Making the Modern Slum provides fascinating insights into the urban spatial transformations in colonial Bombay. While this book is an interesting contribution in understanding the genealogy of the “modern slum” and its linkages with the developments in the countryside, it has a couple of limitations. The title of the book suggests that it is a story of the making of the modern slum. However, on several occasions, the reader is puzzled in seeing this connection to the making of modern slum. Secondly, it would have been helpful to connect the colonial making of modern slum with the present urban spatial transformations and gentrifications of the dwellings inhabited by the working class and labouring poorer sections in Mumbai. While the high-end real estate developments are pushing the slum-dwellers to the outskirts of the city, there are also cases whereby they are resisting and negotiating these changes by deploying their numerical strength during the municipal corporation elections. The city’s working classes who have been residents of the chawls (tenement building in Bombay city) have been able to negotiate a space in the gentrified Mumbai. Thirdly, the author does not use any new archival sources to make her case. The significant events of the book, such as famines and plagues, and the role of Bombay Improvement Trust and the countryside’s connections to the Bombay city have been richly documented and analysed by the historians of Mumbai.2 These scholars have highlighted the numerous ways through which colonial state intervention, due to the plague induced crisis, resulted in spatial reorganisation of the city. They have also shown how slums inhabited by the labouring poor became the target of colonial state’s intervention. Likewise, Jim Masselos’s work on the famines demonstrates how the refugees from the countryside were stereotyped in various ways, which had profound implications for the policies framed to address the crisis.3 Notwithstanding these limitations, Making the Modern Slum is an important work that forces us to challenge “the city” as given. The book will be of interest to urban historians, geographers, and those who work in the field of urban-agrarian connections.

Notes:
1 Leela Fernandes, India’s new middle class. Democratic politics in an era of economic reform, Minneapolis 2006; Jan Nijman, Mumbai’s Mysterious Middle Class, in: International Journal of Urban and Regional Research 30 (2006), 4, pp. 758–775.

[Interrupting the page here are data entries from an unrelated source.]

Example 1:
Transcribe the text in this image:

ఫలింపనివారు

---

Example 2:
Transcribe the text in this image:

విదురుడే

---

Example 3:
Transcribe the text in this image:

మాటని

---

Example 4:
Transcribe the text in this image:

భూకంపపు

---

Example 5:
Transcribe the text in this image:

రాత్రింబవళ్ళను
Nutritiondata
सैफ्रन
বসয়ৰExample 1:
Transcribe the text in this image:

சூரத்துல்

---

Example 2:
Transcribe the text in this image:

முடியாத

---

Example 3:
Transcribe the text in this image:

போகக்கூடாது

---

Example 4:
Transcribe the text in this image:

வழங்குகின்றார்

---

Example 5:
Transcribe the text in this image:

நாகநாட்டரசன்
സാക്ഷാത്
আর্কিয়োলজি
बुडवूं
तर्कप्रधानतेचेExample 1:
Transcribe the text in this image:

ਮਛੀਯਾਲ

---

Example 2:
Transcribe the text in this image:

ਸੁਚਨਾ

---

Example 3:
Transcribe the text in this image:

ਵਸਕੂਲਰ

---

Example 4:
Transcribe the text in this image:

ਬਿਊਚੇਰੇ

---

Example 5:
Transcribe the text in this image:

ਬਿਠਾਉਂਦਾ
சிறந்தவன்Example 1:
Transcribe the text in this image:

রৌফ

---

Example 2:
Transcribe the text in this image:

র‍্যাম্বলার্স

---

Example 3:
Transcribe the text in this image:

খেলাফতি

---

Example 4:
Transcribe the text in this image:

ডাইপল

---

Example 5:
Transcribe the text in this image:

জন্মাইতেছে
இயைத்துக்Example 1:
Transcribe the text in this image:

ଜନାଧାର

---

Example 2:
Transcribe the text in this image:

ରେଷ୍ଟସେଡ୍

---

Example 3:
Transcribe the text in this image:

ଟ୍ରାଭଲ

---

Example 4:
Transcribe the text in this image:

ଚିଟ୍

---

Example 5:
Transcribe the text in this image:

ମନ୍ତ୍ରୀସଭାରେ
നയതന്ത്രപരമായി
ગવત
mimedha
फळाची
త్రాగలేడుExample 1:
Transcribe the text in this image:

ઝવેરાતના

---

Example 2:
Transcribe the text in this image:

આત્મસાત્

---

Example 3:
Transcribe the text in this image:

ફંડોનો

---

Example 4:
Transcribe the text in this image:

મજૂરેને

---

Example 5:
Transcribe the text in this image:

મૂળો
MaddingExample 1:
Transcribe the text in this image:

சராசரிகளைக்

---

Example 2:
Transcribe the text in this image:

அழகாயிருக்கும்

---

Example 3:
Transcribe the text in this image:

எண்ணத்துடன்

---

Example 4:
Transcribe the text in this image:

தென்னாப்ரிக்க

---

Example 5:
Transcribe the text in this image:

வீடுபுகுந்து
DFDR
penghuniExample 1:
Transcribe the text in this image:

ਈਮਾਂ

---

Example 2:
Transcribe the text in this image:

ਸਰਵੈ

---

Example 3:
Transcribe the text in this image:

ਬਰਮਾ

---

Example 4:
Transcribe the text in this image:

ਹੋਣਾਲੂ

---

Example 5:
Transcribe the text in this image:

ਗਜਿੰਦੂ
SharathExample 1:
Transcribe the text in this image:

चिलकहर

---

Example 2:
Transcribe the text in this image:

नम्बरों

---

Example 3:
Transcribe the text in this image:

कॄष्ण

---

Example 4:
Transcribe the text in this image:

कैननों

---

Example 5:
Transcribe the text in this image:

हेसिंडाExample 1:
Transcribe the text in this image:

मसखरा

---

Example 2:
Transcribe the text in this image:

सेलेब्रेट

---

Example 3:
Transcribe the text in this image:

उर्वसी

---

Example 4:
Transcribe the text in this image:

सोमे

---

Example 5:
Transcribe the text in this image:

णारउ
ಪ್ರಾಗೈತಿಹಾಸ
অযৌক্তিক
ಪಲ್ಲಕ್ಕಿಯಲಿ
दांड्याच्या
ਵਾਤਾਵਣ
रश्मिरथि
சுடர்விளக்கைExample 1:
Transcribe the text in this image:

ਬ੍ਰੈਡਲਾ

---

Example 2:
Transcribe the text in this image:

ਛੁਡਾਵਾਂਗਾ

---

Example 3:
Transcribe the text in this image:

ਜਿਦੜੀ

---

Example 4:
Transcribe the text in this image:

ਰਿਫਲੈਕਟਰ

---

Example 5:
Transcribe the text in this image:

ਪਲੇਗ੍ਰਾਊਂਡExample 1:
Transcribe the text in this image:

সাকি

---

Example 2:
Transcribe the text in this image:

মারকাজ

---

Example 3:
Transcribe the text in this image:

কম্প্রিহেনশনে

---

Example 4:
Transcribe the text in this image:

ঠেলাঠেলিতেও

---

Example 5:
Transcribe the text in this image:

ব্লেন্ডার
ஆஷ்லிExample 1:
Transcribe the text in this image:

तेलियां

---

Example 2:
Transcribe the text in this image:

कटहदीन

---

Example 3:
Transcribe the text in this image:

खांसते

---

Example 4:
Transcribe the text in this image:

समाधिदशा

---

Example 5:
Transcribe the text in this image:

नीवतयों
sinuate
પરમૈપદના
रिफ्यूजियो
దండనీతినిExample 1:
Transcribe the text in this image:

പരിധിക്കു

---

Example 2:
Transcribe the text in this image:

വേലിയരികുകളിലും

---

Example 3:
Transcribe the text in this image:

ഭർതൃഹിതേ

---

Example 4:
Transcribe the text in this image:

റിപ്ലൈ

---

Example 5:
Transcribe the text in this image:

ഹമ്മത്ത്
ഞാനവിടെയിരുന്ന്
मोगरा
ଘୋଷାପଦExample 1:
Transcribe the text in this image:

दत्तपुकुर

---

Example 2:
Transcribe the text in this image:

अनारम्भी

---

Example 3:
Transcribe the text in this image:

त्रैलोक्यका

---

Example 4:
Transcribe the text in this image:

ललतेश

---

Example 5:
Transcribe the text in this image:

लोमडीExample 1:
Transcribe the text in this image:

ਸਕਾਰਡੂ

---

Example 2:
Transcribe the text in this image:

2 Rajnarayan Chandavarkar, The origins of industrial capitalism in India. Business strategies and the working classes in Bombay, 1900–1940, Cambridge 1994, ch. 4; ibid., Imperial power and popular politics. Class, resistance and the state in India, c.1850–1950, Cambridge 1998, ch. 7; ibid., History, Culture and the Indian City. Essays by Rajnarayan Chandavarkar. Cambridge 2009, pp. 59–82; Prashant Kidambi, The making of an Indian metropolis. Colonial governance and public culture in Bombay, 1890–1920, Aldershot 2007; Vanessa Caru, Circumstantial Adjustments. The Colonial State, the Nationalist Movement, and Rent Control Legislation (Bombay, 1918–1928), in: Le Mouvement Social 242 (2013), 1, pp. 81–95; ibid., Where is Politics Housed? Tenants’ Movement and Subaltern Politicization: Bombay, 1920–1940, in: Revue d’histoire Moderne et Contemporaine 58 (2011), 4, pp. 71–92; Aditya Sarkar, The City, Its Streets, and Its Workers. The Plague Crisis in Bombay, 1896–98, in: Ravi Ahuja (ed.), Working Lives and Worker Militancy. The Politics of Labour in Colonial India, New Delhi 2013; ibid., The Tie That Snapped: Bubonic Plague and Mill Labour in Bombay, 1896–1898, in: International Review of Social History 59 (2014), 2, pp. 181–214.
3 Jim Masselos, Migration and Urban Identity. Bombay’s Famine Refugees in Nineteenth Century, in Sujata Patel / Alice Thorner (eds.), Bombay. Mosaic of Modern Culture (5th ed.), New Delhi 2013.